Affaire extradition de Koné Katinan
Selon Aujourd’hui, le président ghanéen a « crucifié Ouattara » en direct à la télévision nationale au sujet de l’extradition des Ivoiriens exilés sur son sol. Il rapporte que dans son discours de politique générale, le président du Ghana, John Mahama Dramani, a profité pour donner un message touchant à la vie des exilés. « Tous les réfugiés vivant sur le territoire ghanéen sont sous la protection de l’Etat ghanéen. Il n’est nullement question d’enfreindre aux lois ghanéennes. Aucun parmi eux ne peut faire l’objet d’extradition. Ce n’est pas moi qui le dis, ce sont la constitution et les lois ghanéennes qui le stipulent ». Bien entendu ces déclarations ont été reprises en boucle par la presse proche du FPI. Le Temps a renchéri en indiquant que le président ghanéen a dit au sujet de l’affaire Katinan : « le débat est clos ». Quant à sa venue en Côte d’Ivoire, John Dramani a affirmé : « Je ne vais pas en visite d’Etat.
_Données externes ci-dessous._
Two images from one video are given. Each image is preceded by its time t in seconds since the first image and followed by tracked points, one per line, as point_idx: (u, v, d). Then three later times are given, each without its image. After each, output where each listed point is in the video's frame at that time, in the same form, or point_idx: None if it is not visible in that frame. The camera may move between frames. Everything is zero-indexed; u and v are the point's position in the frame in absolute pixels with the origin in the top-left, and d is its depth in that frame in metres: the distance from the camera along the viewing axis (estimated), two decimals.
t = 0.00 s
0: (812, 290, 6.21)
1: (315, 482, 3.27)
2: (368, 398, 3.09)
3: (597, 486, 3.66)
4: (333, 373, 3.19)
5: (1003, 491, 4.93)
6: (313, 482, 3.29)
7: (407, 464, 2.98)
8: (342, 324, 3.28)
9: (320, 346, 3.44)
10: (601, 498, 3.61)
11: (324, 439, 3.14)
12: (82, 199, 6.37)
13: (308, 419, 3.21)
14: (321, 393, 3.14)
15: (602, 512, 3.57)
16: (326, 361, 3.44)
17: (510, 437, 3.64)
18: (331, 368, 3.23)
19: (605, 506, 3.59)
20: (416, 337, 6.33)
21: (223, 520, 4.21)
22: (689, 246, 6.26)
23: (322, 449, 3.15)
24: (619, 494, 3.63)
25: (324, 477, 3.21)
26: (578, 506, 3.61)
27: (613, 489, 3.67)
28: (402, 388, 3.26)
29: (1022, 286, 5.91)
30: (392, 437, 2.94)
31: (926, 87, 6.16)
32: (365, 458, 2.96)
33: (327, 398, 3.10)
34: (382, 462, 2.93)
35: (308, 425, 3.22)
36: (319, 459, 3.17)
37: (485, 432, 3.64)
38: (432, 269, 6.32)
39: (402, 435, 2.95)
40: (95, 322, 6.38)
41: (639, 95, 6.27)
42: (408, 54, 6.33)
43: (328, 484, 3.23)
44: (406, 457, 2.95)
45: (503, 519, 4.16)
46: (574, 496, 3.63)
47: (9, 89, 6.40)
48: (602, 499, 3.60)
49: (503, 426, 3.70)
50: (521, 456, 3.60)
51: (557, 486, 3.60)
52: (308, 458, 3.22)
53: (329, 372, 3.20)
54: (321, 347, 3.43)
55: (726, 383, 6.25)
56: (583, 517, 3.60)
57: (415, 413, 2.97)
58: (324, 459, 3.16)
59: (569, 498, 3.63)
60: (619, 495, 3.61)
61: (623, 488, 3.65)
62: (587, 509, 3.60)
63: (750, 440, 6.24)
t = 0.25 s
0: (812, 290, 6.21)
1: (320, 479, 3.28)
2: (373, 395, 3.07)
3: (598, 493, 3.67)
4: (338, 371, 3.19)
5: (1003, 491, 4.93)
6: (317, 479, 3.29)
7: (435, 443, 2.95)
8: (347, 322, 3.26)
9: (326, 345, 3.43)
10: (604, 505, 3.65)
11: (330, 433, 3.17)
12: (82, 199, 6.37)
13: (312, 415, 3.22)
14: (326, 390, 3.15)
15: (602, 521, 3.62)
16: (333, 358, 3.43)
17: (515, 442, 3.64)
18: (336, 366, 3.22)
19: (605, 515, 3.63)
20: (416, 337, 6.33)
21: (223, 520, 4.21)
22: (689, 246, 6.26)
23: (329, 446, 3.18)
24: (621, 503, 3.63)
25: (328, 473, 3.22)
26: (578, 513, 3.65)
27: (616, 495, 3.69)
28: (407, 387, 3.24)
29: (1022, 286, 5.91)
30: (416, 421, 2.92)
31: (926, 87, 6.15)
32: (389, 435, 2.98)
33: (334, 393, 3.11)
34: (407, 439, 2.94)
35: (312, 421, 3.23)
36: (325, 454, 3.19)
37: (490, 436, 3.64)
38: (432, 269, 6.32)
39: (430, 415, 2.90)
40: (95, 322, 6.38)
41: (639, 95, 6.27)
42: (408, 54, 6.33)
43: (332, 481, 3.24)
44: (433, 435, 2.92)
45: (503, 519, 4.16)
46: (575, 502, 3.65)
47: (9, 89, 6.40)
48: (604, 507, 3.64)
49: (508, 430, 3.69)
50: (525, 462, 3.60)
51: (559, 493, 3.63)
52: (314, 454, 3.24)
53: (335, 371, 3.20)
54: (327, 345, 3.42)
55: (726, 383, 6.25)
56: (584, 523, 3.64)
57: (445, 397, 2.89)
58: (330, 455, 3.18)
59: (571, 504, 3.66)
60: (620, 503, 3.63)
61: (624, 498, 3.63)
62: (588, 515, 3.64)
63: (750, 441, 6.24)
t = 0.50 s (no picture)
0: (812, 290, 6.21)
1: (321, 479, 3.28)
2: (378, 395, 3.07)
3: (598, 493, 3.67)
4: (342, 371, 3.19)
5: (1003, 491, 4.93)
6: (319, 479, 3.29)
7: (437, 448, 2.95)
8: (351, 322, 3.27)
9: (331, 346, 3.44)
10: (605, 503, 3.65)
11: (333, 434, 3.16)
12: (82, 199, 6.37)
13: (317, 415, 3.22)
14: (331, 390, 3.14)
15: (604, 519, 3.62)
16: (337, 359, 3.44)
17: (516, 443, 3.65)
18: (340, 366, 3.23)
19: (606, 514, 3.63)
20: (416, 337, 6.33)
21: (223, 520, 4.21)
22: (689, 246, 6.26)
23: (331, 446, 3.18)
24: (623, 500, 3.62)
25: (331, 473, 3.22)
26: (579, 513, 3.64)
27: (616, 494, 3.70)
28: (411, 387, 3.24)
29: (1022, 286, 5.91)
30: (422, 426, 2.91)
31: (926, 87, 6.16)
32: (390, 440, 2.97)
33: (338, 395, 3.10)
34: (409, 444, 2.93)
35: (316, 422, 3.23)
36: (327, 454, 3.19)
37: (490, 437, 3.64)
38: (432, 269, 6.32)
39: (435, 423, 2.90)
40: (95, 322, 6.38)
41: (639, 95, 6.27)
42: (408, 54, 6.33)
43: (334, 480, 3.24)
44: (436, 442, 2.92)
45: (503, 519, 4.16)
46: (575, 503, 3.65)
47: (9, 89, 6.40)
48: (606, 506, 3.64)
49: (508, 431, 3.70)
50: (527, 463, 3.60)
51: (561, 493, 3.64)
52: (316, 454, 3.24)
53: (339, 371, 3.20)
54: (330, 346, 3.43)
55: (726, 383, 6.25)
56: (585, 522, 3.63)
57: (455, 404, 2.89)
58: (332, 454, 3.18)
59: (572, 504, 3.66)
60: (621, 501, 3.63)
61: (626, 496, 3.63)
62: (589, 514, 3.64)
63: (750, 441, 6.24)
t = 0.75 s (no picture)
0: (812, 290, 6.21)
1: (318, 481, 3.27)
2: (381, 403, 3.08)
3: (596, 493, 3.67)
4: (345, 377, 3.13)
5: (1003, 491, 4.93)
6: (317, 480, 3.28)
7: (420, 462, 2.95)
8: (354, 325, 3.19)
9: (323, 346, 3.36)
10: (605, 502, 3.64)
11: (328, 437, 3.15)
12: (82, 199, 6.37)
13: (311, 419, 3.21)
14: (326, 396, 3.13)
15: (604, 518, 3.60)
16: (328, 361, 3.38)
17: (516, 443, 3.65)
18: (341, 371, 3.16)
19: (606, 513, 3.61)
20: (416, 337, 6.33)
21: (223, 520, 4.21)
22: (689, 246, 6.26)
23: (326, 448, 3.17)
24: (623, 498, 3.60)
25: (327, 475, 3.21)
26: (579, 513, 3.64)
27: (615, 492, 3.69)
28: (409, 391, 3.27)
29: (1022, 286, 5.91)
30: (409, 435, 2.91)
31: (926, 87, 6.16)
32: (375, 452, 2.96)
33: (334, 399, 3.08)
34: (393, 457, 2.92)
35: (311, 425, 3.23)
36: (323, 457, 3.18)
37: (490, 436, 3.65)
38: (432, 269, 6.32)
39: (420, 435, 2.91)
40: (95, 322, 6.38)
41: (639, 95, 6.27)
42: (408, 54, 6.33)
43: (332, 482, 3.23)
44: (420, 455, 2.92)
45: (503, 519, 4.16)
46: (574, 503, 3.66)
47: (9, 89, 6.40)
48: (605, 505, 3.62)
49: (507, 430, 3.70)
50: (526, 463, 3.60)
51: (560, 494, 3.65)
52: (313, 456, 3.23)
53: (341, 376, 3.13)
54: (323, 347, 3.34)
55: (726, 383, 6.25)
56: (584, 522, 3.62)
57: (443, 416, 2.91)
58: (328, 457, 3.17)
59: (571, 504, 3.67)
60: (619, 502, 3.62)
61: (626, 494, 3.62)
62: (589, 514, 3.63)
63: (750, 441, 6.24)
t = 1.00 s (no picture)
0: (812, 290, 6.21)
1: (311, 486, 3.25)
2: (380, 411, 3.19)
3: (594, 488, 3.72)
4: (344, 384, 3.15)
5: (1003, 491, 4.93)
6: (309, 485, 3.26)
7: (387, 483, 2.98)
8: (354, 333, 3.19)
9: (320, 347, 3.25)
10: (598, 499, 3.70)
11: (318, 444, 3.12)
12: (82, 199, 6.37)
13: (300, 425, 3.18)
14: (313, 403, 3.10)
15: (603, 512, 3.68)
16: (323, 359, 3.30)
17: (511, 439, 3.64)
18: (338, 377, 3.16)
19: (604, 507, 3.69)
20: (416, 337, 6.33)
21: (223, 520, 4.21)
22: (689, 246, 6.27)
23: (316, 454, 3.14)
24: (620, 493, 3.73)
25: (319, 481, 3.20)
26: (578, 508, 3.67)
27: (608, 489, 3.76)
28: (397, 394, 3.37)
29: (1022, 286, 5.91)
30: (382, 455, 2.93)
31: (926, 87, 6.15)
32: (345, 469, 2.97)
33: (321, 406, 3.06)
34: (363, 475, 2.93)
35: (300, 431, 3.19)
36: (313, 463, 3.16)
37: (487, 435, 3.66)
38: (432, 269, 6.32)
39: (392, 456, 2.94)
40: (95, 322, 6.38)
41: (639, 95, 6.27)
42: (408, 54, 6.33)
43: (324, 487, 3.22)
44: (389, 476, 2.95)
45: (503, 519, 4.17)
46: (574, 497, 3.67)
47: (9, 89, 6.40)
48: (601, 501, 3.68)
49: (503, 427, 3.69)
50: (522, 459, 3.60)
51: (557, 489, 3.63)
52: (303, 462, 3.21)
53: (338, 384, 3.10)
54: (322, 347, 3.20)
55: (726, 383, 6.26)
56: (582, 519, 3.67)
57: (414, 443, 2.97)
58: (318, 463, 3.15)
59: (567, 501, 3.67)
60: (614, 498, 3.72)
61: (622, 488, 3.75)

J’entreprends simplement une tournée dans la région pour remercier les chefs d’Etat qui sont venus nous soutenir lors des obsèques de feu notre président John Atta Mills ». Le Quotidien d’Abidjan s’en réjoui et titre : « Katinan ne sera pas extradé pian ! ». A l’opposé, Le Patriote relève que le président ghanéen a dit non aux déstabilisateurs. « Nous ne permettrons pas aux réfugiés de mener des activités en contradiction à notre propre développement ». Si le Ghana refuse d’extrader Katinan, Le Nouveau Réveil fait savoir que le président Ouattara a porté l’affaire devant la CEDEAO qu’il présente comme la vraie victime des actions du mis en cause, afin de déjouer le piège de Jacob Zuma et de Rawlings qui s’opposent à l’exécution du mandat d’arrêt lancé contre Katinan.
Réconciliation nationale
« Enfin, Banny se met au travail », s’exclame L’Intelligent d’Abidjan. En effet, il informe que le président de la Commission Dialogue Vérité et Réconciliation (CDVR) a mis sur pied une plateforme d’échanges avec les partis politiques et les faitières des Ongs pour aller à la paix. Ainsi, il a reçu successivement les six grandes formations politiques du pays et des Ongs. L’Inter parle d’un ballet du FPI, RDR et PDCI chez Banny. Les discussions ont eu lieu à huit clos, note-il. Pour Nord Sud Quotidien, les chances de Banny de réussir cette nouvelle action sont minces. Il explique qu’en mai dernier le président de la CDVR avait eu la même initiative qui s’est soldée plus tard par un fiasco. Celle-ci pourrait connaître le même résultat, puisque selon lui, le FPI est resté campé sur ses exigences à savoir la libération des prisonniers, le dégel des avoirs, etc. C’est pourquoi Fraternité Matin titre : « Tous pour la paix. Et pourtant ! ». Pour lui, pour parvenir à l’atteinte de la paix, la cohésion sociale et la réconciliation, chacun doit jouer franc jeu.
La situation au FPI
Le parti de Laurent Gbagbo n’est d’accord avec le verdict prononcé par le juge à l’encontre de son Secrétaire général par intérim, Laurent Akoun, condamné à six mois de prison et frappé d’une privation de circulation sur le territoire national et de ses droits civiques. Le FPI a donc fait appel, informe Notre Voie, estimant que la sanction ne respecte pas les articles 169 et 174 du code pénal. Dans sa déclaration, le remplaçant d’Akoun, Dr Kodjo Richard, a dénoncé dans le verdict « un élan liberticide et d’épuration politique » comme l’expriment des proches du président Ouattara, partage Le Nouveau Courrier. Il a donc demandé à la justice de ne pas suivre le pouvoir dans cette logique. Concernant l’affaire « Mme Gbagbo n’est plus à Odienné », Soir Info explique pourquoi jusque là le pouvoir n’a pas encore réagi. Des sources indiquent que c’est à dessein, afin de ne pas donner la position exacte de la détenue, comme le souhaitent ceux qui veulent l’enlever, pour tenter de le faire.